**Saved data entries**
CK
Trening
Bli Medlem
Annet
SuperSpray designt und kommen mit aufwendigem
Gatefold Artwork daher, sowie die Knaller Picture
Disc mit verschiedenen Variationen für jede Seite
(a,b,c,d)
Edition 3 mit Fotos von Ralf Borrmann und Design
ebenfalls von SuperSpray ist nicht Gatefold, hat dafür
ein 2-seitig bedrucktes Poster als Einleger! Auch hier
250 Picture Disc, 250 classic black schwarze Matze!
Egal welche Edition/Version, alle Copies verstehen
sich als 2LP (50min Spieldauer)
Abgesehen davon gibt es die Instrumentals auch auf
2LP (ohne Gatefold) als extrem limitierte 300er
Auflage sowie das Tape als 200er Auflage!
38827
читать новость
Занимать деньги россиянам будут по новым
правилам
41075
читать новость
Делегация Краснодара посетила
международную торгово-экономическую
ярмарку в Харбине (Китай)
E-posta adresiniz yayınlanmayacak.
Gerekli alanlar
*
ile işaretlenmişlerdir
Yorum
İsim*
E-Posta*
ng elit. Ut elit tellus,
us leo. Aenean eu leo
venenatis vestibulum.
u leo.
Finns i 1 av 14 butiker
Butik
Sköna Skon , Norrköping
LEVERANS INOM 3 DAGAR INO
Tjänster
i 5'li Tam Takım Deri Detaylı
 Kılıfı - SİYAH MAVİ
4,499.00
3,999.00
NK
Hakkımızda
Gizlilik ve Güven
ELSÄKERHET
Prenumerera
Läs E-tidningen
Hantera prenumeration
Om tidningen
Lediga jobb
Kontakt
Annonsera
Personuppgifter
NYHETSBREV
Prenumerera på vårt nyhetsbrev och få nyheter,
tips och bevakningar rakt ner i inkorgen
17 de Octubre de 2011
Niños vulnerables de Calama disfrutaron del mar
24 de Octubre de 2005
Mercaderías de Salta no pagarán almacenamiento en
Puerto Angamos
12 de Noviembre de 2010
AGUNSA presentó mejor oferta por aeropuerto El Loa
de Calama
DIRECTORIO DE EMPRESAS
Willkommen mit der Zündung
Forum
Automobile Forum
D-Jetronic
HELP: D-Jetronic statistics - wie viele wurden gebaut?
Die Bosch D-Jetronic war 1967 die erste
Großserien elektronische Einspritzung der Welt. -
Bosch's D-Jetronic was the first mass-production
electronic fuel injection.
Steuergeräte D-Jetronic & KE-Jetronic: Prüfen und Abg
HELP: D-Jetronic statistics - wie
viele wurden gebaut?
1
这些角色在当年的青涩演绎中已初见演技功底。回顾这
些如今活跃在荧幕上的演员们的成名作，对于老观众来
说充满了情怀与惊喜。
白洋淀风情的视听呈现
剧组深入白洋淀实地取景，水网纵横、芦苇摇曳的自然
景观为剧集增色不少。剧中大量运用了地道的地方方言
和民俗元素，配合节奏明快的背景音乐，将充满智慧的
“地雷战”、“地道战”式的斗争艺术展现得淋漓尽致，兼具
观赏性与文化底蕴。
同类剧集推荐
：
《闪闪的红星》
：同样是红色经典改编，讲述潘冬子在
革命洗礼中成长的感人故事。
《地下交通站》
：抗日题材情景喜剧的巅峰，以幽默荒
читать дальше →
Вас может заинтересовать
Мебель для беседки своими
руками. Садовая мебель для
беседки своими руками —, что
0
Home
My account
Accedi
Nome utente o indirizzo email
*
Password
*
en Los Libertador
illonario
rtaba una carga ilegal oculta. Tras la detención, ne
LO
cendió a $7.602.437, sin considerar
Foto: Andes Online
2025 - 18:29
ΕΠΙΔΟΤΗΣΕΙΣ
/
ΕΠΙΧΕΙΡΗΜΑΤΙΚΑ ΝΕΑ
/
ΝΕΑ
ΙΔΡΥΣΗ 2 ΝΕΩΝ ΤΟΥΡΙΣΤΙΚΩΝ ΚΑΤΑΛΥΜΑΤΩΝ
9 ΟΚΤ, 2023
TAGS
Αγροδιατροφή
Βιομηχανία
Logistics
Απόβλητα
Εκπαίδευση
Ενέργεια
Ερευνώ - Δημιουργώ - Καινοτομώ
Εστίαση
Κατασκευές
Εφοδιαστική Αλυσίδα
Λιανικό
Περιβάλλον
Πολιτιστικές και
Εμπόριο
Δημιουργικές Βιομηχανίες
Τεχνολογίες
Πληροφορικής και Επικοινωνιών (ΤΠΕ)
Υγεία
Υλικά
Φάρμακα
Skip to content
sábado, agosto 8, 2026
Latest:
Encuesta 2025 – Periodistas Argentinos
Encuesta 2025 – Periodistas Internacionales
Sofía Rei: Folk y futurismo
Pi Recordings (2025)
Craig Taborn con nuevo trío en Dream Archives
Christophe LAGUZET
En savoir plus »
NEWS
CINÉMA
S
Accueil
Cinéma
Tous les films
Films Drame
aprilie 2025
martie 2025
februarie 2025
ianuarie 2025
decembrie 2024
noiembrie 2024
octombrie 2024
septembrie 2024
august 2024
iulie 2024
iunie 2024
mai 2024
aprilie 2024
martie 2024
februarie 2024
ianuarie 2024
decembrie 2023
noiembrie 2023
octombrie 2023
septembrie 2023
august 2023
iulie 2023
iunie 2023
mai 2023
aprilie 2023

**JOB**
Exact reproduction is required. Give the lines of the data from its first line through the line containing "Abgesehen davon gibt", and no others.

**WRITTEN SOLUTION**
CK
Trening
Bli Medlem
Annet
SuperSpray designt und kommen mit aufwendigem
Gatefold Artwork daher, sowie die Knaller Picture
Disc mit verschiedenen Variationen für jede Seite
(a,b,c,d)
Edition 3 mit Fotos von Ralf Borrmann und Design
ebenfalls von SuperSpray ist nicht Gatefold, hat dafür
ein 2-seitig bedrucktes Poster als Einleger! Auch hier
250 Picture Disc, 250 classic black schwarze Matze!
Egal welche Edition/Version, alle Copies verstehen
sich als 2LP (50min Spieldauer)
Abgesehen davon gibt es die Instrumentals auch auf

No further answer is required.